S’exprimant à travers les ondes d’une radio locale, une autre mère raconte : « ça fait très mal de vivre le kidnapping de son enfant. Nous ne savons plus comment vivre ou que faire dans cette ville. La vie ici est déjà particulièrement difficile à tel point qu’il nous arrive de passer des journées entières sans manger. Et pourtant, des bandits n’hésitent pas à venir kidnapper nos enfants et nous réclamer de l’argent », se désole la femme dont l’enfant a été kidnappé et dernièrement puis relâché après paiement d’une rançon de 500$.
Le chantage se fait par téléphone

A chaque fois que des inconnus kidnappent un enfant, c’est le même schéma qui se répète. Les ravisseurs appellent les parents ou un membre de la famille pour revendiquer le kidnapping et exiger une certaine somme d’argent pour libérer l’otage. Les parents doivent alors envoyer l’argent via « un compte mobile-money », expliquent les parents victimes de ces ravisseurs.

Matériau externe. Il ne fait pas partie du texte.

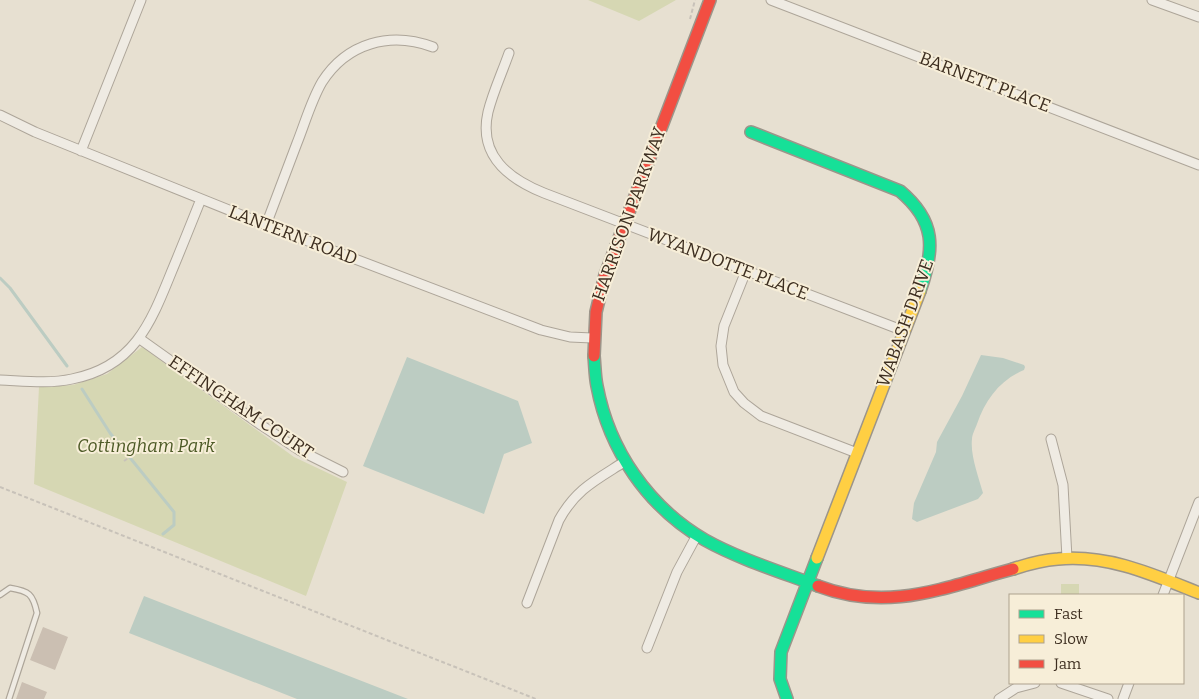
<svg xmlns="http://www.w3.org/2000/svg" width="1199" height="699" font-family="Bitter,serif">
<rect width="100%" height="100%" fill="#e7e0d1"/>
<path fill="#d6d7b3" d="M 588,0 L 676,0 L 639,21 Z
M 142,347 L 294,457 L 347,482 L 306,596 L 34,484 L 39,387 L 73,385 L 107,374 Z
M 1061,584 L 1079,584 L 1079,595 L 1061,595 Z"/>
<path fill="#bcccc2" d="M 981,355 L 1003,358 L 1024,365 L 1025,367 L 1024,370 C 1000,380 985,400 977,424 C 975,429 972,435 972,439 C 970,455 979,478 983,493 L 978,499 L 917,522 L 912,519 L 914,503 L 936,452 L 937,442 L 962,396 Z
M 407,357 L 518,401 L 532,443 L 504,454 L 484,514 L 363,466 Z
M 144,596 L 408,699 L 297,699 L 129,633 Z"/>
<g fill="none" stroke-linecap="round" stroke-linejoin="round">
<path stroke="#bcccc2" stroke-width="3" d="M 0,278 L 10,288 L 67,366
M 82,389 L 110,433 L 174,512 L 174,525 L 163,534"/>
</g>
<path fill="#cbbfb2" d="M 43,627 L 68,637 L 55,670 L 30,660 Z
M 22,682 L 47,692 L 44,699 L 16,699 Z"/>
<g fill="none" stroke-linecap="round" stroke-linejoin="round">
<g stroke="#ada599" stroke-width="7">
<path id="lane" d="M 0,595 L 10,588 C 29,591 33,594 37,613 L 9,699"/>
</g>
<g stroke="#ada599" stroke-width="11">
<path id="street" d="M 771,0 L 1199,165
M 1152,0 L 1199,17
M 509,53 C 502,73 493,92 488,112 C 478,156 509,179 544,193 L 904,331
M 0,115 L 35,132 L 266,225 L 541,330 L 570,337 L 592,338
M 81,151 L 141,0
M 266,225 C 276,198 287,170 297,143 C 305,123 311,101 322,82 C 347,43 390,31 433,47
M 746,271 L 724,326 L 721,346 L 723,365 L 734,392 L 744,403 L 761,416 L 857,453
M 140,339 L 261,425 L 299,450 L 343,472
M 0,380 C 24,381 49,384 72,379 C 133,367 150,325 171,273 C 181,249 191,224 201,199
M 1051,439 L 1063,485 L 1067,558
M 1163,595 L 1199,502
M 527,603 L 559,520 C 576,489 596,480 624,462
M 647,648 L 677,572 L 697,535
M 1061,683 L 1108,699
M 999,699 L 1016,688 L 1035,683
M 1123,699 L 1129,683"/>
</g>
<g stroke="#9c958a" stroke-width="14">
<path id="fast" d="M 751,132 L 900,191 C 936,221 935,249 920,291
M 594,356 C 595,366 595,377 597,386 C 609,450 648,507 705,540 C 739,559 781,572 818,586
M 787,699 L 780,679 L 781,652 L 817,558"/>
</g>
<g stroke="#9c958a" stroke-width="14">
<path id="slow" d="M 817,558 L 920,291
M 1013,569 C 1028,564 1043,560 1058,559 C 1108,554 1154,575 1199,593"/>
</g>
<g stroke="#9c958a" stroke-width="14">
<path id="jam" d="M 594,356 L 596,312 L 605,275 L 710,0
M 818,586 C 889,613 945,587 1013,569"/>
</g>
<path stroke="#c8c2b9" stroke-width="2" stroke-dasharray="4 2.5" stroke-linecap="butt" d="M 690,19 L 695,0
M 124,461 L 134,454
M 0,487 L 536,699"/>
<use href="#lane" stroke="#efebe3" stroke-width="4.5"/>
<use href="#street" stroke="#efebe3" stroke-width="9"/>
<use href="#fast" stroke="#16e098" stroke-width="11"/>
<use href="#slow" stroke="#ffcf43" stroke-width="11"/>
<use href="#jam" stroke="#f24e42" stroke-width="11"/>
</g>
<g text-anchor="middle" stroke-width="4" stroke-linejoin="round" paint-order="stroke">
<g font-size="18" fill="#3d2e20" stroke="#f7eed8">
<text transform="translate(985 82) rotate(21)" y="6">BARNETT PLACE</text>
<text transform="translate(629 214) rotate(-70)" y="6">HARRISON PARKWAY</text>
<text transform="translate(293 235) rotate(21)" y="6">LANTERN ROAD</text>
<text transform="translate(728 264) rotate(21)" y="6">WYANDOTTE PLACE</text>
<text transform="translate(905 323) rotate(-70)" y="6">WABASH DRIVE</text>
<text transform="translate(241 407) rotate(34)" y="6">EFFINGHAM COURT</text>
</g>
<g font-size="18" font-style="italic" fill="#4d5a26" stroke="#f7eed8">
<text x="146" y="452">Cottingham Park</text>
</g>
</g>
<rect x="1009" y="594" width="175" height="90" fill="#f7eed8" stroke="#ada18e"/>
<rect x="1019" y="610" width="25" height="8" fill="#16e098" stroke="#ada18e"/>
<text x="1054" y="619" font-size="15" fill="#3d2e20">Fast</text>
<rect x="1019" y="635" width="25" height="8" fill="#ffcf43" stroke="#ada18e"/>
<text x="1054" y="644" font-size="15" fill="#3d2e20">Slow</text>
<rect x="1019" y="660" width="25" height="8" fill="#f24e42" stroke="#ada18e"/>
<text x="1054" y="669" font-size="15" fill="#3d2e20">Jam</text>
</svg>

« Un jour, un kidnappeur m’a dit : j’ai déjà reçu un acompte de 250 dollars pour tuer ton enfant. Si tu veux qu’il reste en vie tu dois d’abord me rembourser cet acompte et me donner l’argent que j’aurais touché pour sa mort », raconte à Anadolu un père dont l’enfant âgé de 6 ans a été kidnappé puis relâché non loin de chez lui.

« J’ai dû payer le triple de l’acompte, et transférer l’argent au numéro mobile-money du malfrat. Une fois que j’ai effectué cette transaction, la ligne n’était plus disponible », dit-il.
Pour Patient Kambale, «les faits liés aux kidnappings sont tellement fréquents que même la justice ne peut plus vraiment faire grand-chose. Les kidnappeurs sont toujours libres et opèrent en toute quiétude » dénonce le père de famille, rappelant qu’un enfant a même été tué dans le quartier huppé de Keshero, après que ses parents ont tardé à verser 5 000 dollars.
« Les parents doivent toujours être vigilants et surveiller les moindres faits et gestes de leurs enfants », ajoute-t-il.

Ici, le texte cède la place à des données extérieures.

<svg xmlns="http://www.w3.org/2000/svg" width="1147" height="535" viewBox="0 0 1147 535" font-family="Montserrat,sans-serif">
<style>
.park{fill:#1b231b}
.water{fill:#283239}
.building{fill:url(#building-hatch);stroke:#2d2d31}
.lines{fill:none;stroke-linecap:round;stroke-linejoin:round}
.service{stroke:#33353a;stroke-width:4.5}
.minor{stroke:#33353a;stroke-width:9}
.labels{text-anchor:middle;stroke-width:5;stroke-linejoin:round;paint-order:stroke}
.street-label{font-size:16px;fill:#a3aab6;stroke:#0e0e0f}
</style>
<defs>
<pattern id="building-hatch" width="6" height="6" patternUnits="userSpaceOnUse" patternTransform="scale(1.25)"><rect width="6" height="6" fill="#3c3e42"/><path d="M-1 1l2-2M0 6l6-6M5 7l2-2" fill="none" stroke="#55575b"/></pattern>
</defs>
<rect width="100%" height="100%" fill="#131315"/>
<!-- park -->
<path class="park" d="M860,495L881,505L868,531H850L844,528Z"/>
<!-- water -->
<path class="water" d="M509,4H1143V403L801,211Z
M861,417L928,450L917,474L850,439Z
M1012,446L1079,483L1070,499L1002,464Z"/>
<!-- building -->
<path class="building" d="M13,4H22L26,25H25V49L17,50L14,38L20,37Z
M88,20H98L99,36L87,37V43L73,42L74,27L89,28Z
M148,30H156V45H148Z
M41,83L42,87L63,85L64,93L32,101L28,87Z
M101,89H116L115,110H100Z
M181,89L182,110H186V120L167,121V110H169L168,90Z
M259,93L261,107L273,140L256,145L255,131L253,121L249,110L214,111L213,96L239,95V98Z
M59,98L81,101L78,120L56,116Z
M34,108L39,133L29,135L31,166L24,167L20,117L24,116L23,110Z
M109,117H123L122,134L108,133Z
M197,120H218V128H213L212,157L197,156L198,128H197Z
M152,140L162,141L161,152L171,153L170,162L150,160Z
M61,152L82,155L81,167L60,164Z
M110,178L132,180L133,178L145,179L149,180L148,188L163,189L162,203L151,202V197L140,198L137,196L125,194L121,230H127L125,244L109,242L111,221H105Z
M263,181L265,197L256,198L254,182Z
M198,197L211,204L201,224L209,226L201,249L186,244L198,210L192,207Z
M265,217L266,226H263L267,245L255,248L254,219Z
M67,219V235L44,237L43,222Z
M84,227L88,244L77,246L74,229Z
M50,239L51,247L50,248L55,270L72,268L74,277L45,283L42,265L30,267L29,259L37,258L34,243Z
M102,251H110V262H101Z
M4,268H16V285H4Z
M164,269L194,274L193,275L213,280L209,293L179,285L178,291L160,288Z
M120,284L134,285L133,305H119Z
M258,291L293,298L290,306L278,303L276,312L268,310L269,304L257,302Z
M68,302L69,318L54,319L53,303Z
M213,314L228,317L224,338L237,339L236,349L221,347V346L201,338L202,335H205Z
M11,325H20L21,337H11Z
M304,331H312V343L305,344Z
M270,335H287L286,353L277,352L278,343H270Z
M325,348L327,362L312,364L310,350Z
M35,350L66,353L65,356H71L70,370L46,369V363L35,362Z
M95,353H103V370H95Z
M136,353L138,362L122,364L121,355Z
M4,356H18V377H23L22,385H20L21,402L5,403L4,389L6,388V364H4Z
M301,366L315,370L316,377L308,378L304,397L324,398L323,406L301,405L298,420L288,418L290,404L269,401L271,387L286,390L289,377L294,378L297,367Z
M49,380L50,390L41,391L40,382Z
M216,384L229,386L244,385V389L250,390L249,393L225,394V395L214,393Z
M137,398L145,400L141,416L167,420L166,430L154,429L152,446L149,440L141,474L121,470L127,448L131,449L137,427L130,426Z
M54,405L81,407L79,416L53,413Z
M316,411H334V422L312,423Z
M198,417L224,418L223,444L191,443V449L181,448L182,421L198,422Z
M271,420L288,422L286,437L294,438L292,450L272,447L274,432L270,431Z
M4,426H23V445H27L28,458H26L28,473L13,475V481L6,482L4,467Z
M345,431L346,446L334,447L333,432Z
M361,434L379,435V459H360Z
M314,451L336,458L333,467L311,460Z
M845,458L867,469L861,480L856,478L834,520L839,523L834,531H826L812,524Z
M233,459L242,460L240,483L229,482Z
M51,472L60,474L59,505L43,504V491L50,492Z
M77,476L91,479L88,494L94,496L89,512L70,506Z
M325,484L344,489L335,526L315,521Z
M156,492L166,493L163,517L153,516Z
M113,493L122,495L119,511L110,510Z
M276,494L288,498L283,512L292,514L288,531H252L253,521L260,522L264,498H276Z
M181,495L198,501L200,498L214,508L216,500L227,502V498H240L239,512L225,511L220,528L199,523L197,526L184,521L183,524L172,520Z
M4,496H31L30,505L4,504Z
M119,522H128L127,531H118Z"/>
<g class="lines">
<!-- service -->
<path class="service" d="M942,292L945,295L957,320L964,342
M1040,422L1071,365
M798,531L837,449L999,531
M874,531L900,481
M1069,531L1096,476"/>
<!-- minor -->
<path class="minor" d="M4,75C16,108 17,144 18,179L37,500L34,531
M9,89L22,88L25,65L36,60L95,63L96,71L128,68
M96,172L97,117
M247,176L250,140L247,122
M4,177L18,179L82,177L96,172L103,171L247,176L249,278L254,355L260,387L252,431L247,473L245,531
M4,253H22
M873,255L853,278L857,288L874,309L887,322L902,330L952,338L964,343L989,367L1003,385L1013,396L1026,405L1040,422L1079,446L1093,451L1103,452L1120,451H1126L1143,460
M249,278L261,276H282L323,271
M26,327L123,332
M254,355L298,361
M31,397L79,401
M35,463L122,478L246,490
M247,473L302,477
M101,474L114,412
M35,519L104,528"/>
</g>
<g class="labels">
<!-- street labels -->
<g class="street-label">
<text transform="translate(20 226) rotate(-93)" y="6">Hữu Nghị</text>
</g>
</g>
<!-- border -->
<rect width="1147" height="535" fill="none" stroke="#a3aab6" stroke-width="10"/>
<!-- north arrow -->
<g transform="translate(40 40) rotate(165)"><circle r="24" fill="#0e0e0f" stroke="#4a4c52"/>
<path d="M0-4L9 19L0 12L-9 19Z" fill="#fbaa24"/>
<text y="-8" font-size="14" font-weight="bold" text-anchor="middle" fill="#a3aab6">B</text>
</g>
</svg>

« L’essentiel pour moi c’est d’épargner la vie de mes enfants aussi longtemps que les services de sécurité ne mettront pas la main sur ces kidnappeurs qui, visiblement opèrent en réseau et qui n’hésitent pas tuer les enfants si la rançon n’est pas payé », déclare pour sa part Eliane, qui a dû payer 500dollars pour que son enfant recouvre la liberté.
Du côté des forces de l’ordre et des instances judiciaires, on assure faire «ce qu’on peut ». « Une dizaine d’enfants ont été enlevés depuis le début de l’année et nous avons réussi à mettre la main sur certains ravisseurs, mais il y a encore beaucoup à faire », déclare à Anadolu un policier de Goma.

D’après la radio onusienne « Okapi », le 7 juin dernier, le tribunal de paix de Nyiragongo à Goma, a prononcé un verdict dans le procès de huit femmes accusées d'enlèvements d'enfants. Une d’entre elles a été condamnée à deux ans de prison, une autre à un mois de prison (mais juste pour détention de chanvre) tandis que les autres ont été acquittées faute de preuves suffisantes.

Deux enfants, âgés de 8 et 10 ans, qui avaient été kidnappés par ces femmes, ont affirmé, lors de leurs dépositions durant le procès, avoir été à plusieurs reprises utilisés pour le vol du bétail pour le compte de leurs ravisseurs, d’après la même source.

De plus en plus de voix s’élèvent à Goma, pour réclamer à l’Etat plus de fermeté et d’engagement afin d’endiguer un phénomène qui prendre de l’ampleur jour après jour.